[Excerpts from a dataset]

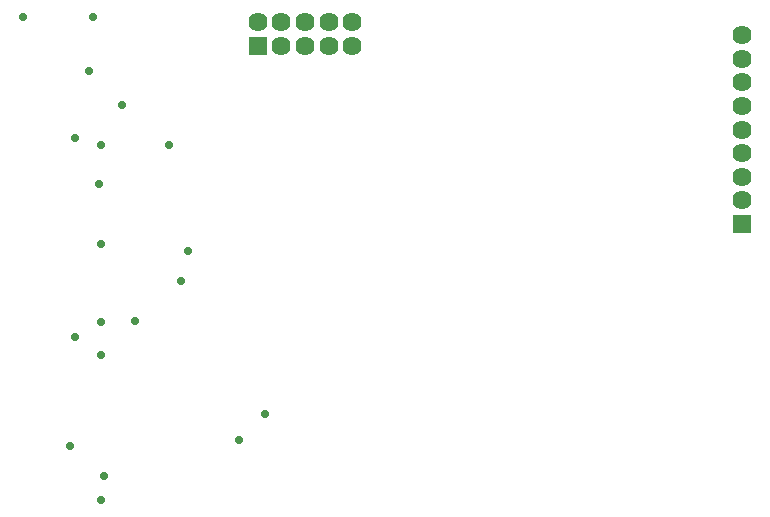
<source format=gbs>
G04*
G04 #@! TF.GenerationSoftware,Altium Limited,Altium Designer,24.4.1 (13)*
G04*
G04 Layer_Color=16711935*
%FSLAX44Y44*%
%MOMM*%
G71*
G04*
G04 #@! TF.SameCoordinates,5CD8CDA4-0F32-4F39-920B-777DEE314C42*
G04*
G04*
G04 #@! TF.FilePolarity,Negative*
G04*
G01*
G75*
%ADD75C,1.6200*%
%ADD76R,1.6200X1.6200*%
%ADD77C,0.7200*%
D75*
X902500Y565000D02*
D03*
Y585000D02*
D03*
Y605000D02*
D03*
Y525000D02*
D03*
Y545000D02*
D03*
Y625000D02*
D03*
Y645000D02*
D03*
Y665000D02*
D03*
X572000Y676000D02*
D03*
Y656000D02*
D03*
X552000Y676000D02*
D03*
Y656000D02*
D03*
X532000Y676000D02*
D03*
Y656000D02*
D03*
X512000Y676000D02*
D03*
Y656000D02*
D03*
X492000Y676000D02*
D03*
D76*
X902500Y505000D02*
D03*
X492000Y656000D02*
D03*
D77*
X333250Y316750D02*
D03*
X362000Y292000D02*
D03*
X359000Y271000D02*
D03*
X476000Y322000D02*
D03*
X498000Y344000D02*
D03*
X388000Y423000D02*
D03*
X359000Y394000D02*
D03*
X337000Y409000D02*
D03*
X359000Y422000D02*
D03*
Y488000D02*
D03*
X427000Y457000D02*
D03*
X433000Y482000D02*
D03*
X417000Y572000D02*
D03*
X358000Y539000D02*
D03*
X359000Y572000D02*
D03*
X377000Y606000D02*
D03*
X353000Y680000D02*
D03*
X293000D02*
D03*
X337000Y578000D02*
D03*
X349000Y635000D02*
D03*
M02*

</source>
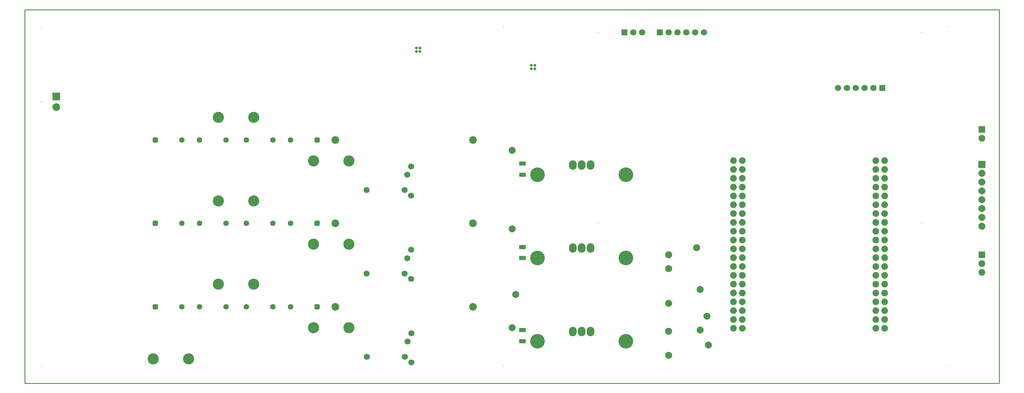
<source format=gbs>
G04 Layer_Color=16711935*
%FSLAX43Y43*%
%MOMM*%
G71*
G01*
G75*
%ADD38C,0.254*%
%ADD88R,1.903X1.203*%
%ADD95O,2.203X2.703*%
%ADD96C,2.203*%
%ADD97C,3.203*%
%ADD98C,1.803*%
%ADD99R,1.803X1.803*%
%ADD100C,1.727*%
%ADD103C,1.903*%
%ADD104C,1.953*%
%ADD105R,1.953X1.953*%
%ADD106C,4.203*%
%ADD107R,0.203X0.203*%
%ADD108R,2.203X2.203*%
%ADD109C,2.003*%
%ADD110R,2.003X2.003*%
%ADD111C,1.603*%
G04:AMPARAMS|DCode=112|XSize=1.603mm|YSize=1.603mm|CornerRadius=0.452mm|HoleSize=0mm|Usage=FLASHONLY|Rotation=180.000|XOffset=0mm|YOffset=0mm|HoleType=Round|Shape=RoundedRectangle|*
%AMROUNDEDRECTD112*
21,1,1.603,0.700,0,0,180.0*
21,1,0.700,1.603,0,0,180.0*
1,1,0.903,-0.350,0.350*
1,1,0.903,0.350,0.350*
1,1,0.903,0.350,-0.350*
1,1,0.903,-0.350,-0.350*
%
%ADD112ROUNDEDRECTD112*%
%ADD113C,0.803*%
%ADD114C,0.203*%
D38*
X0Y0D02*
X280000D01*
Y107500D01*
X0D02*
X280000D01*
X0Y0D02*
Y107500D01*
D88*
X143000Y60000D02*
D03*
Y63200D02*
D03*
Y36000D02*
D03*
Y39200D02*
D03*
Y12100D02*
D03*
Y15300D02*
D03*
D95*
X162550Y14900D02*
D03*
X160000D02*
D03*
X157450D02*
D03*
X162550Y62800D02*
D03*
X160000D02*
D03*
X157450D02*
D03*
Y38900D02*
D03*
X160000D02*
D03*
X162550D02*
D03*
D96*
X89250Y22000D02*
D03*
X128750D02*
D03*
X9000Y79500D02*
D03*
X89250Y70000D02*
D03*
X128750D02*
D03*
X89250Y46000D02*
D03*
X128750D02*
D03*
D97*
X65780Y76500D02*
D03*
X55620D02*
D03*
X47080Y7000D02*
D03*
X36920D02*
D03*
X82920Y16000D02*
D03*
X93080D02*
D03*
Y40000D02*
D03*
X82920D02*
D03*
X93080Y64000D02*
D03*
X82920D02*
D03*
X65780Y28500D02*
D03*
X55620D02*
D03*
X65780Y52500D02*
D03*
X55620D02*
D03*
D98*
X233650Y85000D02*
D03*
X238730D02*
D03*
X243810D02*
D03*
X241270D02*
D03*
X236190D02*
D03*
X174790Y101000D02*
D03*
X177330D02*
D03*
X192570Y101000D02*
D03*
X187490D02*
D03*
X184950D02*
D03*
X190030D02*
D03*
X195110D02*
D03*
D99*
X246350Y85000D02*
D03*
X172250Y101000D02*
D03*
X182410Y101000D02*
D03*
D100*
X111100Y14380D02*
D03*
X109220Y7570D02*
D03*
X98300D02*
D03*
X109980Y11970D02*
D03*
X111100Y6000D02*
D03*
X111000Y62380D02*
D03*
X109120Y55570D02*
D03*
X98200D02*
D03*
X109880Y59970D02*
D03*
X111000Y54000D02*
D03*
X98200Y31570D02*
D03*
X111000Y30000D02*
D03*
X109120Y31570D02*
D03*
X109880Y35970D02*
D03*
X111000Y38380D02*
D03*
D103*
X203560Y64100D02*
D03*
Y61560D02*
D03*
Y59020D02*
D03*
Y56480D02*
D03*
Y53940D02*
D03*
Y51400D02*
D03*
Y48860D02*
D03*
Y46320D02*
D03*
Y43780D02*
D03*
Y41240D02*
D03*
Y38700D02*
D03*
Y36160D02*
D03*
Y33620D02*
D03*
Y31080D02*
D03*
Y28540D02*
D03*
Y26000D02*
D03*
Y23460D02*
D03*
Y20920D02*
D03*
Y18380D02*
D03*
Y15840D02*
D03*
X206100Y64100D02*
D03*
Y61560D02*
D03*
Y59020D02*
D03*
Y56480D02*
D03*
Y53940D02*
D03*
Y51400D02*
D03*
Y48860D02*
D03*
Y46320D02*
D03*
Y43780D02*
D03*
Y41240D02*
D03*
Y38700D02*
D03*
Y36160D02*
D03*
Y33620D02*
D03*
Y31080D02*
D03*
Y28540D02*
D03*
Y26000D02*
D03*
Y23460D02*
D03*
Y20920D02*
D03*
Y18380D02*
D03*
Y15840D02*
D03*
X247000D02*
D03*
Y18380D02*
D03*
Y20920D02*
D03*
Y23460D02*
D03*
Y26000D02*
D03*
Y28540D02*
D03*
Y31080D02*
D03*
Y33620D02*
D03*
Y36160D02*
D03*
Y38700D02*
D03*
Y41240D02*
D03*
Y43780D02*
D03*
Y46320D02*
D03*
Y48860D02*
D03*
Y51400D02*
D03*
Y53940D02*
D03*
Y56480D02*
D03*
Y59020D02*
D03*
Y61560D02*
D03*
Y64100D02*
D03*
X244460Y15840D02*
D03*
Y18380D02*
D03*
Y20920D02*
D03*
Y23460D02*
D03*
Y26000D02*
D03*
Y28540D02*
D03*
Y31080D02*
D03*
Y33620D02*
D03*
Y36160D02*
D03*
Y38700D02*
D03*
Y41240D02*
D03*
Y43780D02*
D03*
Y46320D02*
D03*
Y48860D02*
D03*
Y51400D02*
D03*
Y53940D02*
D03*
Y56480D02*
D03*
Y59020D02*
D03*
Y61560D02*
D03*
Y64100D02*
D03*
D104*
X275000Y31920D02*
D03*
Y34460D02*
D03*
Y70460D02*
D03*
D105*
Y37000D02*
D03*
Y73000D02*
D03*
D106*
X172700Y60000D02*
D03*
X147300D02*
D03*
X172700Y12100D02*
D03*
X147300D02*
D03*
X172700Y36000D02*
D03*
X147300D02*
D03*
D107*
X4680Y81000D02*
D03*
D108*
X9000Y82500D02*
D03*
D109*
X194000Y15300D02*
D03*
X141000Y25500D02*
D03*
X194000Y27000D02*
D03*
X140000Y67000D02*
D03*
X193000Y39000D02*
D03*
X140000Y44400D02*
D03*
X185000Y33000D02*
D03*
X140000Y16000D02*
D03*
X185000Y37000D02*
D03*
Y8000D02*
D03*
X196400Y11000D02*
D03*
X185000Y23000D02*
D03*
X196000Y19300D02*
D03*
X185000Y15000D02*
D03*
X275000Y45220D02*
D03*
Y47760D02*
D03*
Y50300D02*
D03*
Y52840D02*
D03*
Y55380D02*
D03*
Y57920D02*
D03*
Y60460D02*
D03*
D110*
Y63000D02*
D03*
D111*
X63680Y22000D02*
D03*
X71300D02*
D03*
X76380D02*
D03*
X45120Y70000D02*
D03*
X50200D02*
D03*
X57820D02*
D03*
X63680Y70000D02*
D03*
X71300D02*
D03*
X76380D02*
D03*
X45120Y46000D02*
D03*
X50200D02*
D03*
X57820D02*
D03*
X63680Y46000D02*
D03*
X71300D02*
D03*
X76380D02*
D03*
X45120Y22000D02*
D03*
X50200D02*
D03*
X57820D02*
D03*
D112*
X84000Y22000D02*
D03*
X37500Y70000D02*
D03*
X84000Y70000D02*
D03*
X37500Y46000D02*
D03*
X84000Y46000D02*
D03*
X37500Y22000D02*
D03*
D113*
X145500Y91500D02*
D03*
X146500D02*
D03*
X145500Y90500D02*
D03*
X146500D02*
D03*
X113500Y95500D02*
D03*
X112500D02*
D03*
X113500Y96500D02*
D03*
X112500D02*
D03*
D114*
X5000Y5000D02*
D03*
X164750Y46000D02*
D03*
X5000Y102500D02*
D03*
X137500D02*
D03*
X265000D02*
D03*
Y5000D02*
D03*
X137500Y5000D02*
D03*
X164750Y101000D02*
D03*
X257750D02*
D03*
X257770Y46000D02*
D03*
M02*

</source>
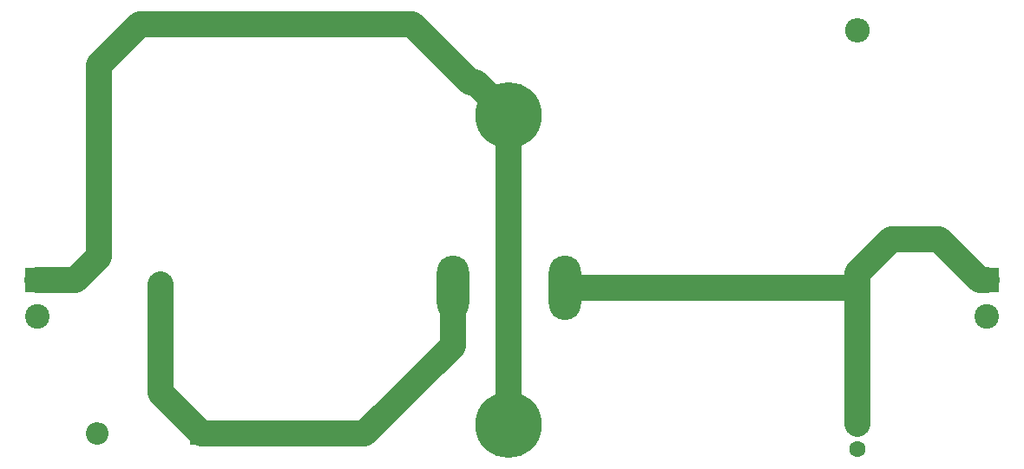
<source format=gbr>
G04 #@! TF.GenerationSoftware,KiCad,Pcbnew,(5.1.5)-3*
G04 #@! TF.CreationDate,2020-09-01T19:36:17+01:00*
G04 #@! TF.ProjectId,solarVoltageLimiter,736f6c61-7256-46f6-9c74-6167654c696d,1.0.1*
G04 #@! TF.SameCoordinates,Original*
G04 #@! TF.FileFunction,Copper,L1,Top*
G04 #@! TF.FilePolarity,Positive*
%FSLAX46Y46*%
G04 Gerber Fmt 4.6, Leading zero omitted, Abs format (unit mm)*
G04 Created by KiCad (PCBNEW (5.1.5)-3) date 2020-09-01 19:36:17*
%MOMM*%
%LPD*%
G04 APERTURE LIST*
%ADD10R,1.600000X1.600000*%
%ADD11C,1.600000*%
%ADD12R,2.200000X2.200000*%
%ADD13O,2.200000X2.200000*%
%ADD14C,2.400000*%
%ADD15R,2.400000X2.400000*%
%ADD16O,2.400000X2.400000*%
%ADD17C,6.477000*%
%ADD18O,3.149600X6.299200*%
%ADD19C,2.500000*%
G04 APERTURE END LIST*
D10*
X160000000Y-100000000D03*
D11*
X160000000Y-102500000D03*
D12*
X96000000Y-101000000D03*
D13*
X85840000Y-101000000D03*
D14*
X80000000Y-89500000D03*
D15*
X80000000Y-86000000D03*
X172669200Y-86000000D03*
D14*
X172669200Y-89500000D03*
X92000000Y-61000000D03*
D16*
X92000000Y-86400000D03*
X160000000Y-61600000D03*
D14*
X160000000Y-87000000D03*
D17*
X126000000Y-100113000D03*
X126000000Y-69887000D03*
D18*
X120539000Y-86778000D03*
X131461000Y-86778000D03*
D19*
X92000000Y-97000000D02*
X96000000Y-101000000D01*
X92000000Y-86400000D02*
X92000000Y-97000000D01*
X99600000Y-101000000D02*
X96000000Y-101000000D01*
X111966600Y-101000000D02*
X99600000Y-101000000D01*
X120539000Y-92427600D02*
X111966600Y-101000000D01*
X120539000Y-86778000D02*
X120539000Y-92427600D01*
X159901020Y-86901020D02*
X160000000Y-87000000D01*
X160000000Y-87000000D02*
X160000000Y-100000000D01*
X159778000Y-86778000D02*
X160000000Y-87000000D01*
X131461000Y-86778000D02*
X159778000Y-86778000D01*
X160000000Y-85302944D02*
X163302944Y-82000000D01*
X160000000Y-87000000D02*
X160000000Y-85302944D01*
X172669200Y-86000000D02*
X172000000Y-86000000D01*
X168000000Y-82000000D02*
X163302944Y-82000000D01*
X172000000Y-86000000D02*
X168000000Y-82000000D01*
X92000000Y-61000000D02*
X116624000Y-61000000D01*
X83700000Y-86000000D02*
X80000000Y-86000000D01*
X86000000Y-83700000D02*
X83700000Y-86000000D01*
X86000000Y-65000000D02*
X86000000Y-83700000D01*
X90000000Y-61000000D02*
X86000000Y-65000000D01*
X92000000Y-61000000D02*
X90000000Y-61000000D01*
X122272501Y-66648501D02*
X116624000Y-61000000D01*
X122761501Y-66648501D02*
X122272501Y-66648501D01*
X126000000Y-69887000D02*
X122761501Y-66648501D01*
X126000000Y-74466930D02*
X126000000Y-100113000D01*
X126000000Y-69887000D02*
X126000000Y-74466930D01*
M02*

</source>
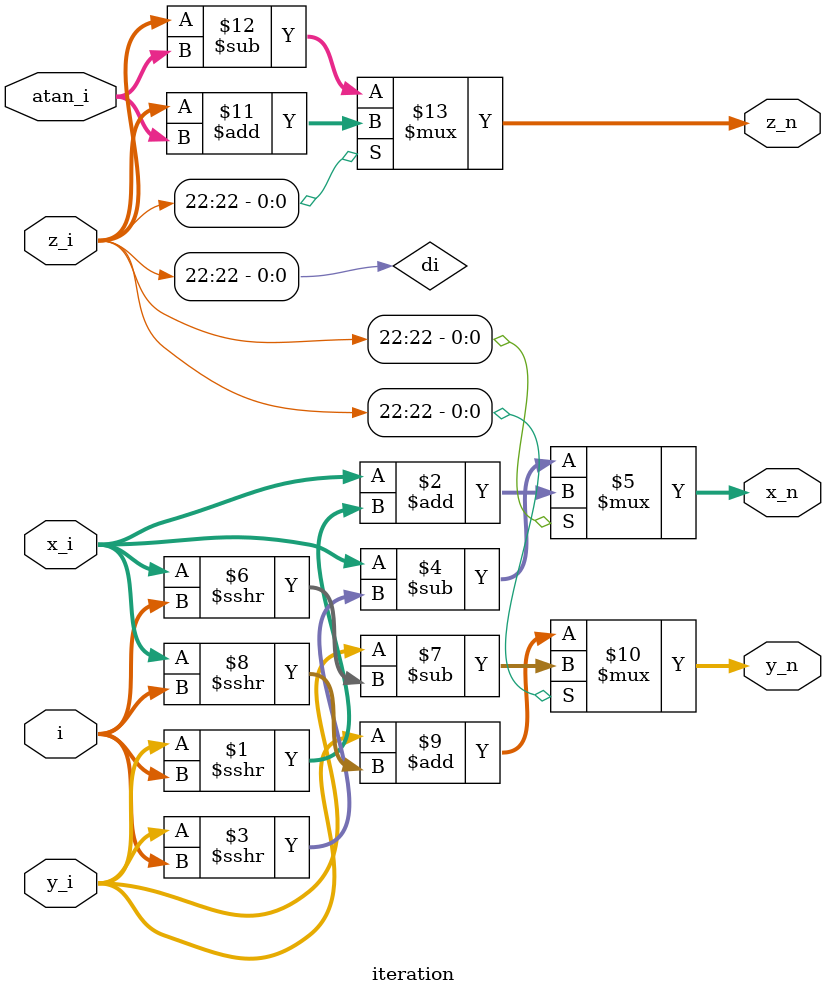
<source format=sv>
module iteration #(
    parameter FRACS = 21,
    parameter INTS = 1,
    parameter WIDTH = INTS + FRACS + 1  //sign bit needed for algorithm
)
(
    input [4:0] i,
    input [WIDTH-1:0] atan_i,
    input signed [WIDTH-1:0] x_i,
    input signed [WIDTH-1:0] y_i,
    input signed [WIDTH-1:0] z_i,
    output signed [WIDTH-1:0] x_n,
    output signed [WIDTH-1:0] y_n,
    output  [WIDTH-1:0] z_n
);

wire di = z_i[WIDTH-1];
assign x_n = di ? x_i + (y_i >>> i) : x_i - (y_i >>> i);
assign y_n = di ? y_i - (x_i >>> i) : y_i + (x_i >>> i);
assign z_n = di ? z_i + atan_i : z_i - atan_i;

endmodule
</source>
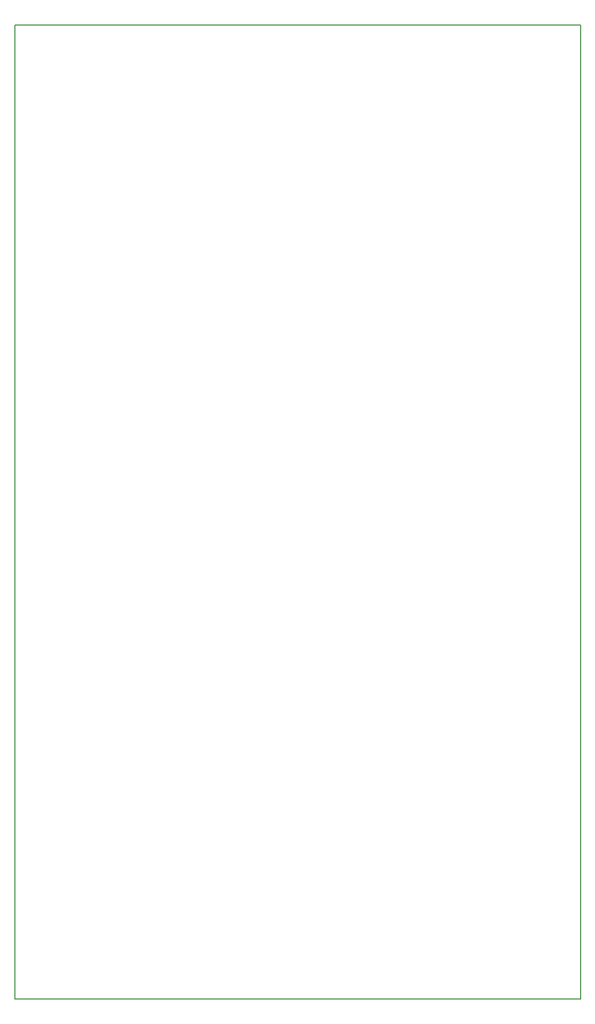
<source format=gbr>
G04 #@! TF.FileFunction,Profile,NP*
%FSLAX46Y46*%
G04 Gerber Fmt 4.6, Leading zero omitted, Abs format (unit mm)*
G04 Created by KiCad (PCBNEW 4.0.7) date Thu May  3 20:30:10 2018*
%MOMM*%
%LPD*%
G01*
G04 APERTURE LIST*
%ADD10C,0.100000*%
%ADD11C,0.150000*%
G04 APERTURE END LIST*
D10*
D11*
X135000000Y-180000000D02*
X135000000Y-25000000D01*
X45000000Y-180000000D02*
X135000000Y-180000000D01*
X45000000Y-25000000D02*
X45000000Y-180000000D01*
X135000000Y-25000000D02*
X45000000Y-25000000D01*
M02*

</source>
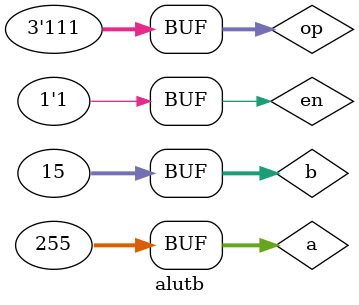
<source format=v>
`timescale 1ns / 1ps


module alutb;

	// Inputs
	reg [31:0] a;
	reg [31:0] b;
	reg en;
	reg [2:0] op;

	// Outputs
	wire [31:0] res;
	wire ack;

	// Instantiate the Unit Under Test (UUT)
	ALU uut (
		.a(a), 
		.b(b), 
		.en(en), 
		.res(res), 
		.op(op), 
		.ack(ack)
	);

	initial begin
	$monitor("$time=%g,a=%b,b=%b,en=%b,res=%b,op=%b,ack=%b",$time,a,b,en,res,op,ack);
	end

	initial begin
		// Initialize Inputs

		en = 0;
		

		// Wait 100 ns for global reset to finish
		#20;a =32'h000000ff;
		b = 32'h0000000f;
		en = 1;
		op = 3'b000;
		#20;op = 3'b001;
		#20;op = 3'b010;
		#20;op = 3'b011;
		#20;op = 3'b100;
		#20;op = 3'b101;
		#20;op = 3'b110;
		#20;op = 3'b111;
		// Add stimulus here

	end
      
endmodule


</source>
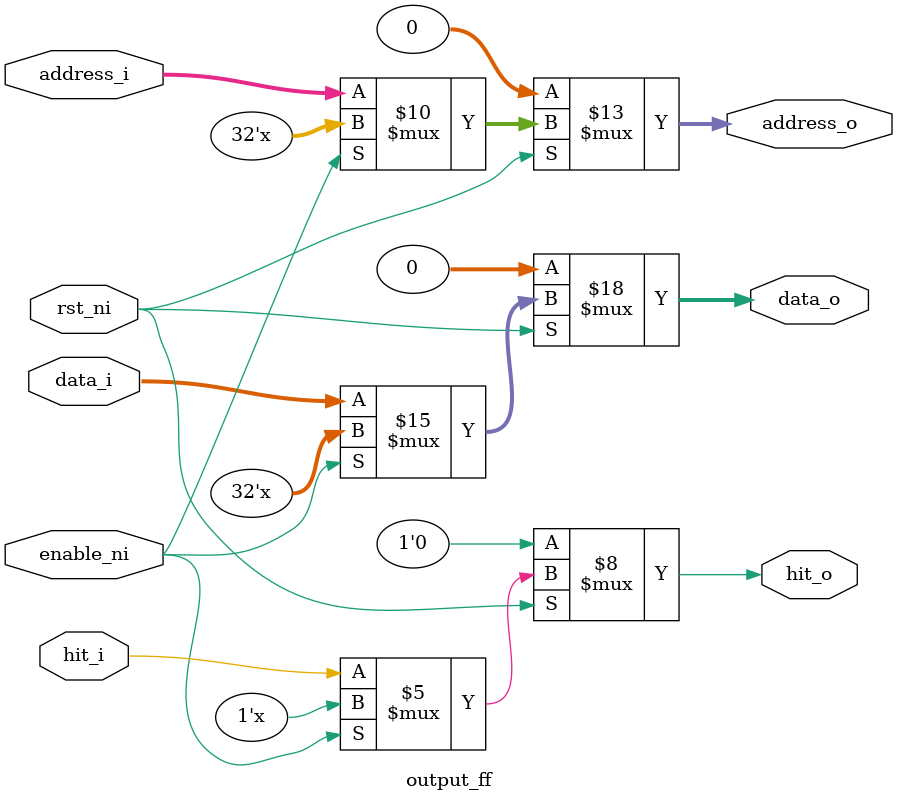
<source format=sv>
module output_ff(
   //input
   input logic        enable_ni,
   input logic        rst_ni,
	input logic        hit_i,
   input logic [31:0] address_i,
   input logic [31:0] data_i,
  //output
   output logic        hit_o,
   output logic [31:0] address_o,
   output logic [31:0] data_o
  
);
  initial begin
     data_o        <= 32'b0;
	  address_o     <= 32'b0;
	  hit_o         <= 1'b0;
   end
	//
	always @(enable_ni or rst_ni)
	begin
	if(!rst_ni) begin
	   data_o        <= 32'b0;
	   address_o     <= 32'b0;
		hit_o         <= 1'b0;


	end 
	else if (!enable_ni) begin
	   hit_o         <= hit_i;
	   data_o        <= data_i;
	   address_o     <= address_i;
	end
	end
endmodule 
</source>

• **AIM OF THE EXERCISE**: Count the lines of the data above where the string "INTS" shows up; reply with the number only.

• **RESPONSE FOR THIS EXERCISE**: 2